- [REQUIRED WORK]: Copy every line that contains the string "YSize" from the entries below.
┌─ DATA FOR THIS EXERCISE
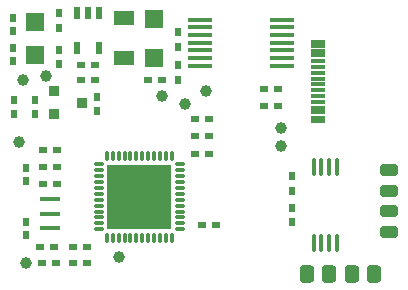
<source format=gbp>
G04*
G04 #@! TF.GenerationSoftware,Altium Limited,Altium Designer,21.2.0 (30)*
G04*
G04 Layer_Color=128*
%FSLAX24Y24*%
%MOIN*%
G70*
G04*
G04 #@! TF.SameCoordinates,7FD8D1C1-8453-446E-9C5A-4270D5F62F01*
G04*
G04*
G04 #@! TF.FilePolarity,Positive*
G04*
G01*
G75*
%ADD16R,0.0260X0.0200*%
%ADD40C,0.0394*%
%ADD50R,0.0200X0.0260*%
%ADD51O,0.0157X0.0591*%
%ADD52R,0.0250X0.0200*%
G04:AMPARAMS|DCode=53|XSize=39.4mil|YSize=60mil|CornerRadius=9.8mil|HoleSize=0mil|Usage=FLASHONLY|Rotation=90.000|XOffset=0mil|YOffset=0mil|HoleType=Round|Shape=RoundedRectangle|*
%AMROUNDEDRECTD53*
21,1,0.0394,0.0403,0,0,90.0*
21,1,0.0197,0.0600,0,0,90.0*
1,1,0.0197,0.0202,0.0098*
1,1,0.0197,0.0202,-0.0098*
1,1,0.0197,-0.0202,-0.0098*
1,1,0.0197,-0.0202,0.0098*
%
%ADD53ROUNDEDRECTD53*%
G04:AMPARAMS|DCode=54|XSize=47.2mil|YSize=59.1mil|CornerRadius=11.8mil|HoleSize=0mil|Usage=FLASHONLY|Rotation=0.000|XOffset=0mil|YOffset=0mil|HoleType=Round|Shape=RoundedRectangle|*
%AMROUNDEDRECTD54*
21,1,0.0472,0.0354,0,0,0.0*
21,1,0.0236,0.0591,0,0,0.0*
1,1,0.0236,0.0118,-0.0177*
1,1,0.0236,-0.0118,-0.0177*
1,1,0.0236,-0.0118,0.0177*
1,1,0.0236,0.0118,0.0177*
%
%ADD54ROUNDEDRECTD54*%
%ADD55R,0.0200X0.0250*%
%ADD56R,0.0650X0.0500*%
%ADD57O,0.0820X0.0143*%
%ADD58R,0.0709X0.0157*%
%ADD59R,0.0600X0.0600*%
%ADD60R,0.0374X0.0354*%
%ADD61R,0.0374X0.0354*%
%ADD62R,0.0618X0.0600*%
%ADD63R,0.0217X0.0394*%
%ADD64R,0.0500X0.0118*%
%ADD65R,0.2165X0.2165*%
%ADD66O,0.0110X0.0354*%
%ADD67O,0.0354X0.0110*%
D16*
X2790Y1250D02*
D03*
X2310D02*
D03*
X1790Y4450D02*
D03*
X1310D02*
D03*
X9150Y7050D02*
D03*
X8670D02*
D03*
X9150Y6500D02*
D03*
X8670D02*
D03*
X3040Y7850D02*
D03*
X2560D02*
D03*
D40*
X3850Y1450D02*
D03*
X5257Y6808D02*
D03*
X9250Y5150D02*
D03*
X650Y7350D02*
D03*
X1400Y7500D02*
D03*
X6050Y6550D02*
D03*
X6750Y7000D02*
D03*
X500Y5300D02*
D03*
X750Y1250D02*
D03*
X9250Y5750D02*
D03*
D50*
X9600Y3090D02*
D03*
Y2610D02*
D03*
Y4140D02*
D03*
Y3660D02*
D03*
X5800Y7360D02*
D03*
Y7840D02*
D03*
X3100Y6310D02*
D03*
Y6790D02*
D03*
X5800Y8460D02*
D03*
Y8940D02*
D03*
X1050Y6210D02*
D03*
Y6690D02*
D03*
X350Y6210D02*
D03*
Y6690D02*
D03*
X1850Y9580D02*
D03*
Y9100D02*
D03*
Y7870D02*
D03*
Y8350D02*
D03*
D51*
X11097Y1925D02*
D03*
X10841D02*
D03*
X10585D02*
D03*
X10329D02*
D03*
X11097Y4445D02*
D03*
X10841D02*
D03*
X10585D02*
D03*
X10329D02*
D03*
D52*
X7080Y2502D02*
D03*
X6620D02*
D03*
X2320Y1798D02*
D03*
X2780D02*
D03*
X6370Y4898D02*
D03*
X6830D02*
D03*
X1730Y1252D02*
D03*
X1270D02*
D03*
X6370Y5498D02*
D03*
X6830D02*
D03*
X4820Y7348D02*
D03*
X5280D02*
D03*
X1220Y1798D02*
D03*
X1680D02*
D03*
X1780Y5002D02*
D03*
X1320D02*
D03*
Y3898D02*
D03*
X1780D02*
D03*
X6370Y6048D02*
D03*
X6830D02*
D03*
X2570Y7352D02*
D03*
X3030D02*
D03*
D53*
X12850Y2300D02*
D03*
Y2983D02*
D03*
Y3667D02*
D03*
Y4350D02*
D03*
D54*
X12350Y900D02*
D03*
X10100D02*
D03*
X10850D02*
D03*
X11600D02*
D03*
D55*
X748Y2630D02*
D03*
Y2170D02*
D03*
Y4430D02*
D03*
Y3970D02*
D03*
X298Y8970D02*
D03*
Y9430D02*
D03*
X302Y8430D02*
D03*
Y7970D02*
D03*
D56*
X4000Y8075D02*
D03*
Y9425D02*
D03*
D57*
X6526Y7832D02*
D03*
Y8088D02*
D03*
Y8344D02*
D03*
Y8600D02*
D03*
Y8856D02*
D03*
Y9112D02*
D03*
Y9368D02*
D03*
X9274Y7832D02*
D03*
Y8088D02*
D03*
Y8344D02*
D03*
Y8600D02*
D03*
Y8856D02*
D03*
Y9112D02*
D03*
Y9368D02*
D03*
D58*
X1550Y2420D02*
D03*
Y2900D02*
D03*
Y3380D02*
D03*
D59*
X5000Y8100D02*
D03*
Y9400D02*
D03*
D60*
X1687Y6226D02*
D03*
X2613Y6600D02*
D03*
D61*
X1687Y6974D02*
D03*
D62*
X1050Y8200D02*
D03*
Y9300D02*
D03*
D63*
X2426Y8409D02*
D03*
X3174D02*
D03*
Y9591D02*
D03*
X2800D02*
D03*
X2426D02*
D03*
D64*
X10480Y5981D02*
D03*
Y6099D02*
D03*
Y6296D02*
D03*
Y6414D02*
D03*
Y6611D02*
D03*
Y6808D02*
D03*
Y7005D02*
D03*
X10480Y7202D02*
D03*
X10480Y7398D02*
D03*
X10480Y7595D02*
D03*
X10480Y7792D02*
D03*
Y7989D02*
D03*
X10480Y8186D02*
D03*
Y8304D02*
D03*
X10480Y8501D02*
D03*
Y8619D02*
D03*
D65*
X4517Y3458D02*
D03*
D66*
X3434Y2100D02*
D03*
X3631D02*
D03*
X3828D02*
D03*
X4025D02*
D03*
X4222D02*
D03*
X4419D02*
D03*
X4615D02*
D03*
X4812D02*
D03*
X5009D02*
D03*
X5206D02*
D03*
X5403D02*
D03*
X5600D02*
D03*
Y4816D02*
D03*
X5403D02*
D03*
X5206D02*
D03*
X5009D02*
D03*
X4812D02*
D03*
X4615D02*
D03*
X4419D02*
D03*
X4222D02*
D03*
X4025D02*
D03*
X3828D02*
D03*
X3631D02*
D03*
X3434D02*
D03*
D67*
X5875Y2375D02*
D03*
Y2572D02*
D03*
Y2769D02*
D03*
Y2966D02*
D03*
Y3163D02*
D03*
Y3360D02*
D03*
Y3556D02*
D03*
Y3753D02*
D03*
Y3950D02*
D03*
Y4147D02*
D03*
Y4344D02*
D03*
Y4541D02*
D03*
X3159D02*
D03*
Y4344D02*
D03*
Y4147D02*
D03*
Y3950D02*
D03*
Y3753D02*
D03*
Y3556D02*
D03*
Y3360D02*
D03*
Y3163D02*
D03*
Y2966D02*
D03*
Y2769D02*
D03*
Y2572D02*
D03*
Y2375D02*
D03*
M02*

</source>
└─
- [EXPECTED OUTPUT]:
G04:AMPARAMS|DCode=53|XSize=39.4mil|YSize=60mil|CornerRadius=9.8mil|HoleSize=0mil|Usage=FLASHONLY|Rotation=90.000|XOffset=0mil|YOffset=0mil|HoleType=Round|Shape=RoundedRectangle|*
G04:AMPARAMS|DCode=54|XSize=47.2mil|YSize=59.1mil|CornerRadius=11.8mil|HoleSize=0mil|Usage=FLASHONLY|Rotation=0.000|XOffset=0mil|YOffset=0mil|HoleType=Round|Shape=RoundedRectangle|*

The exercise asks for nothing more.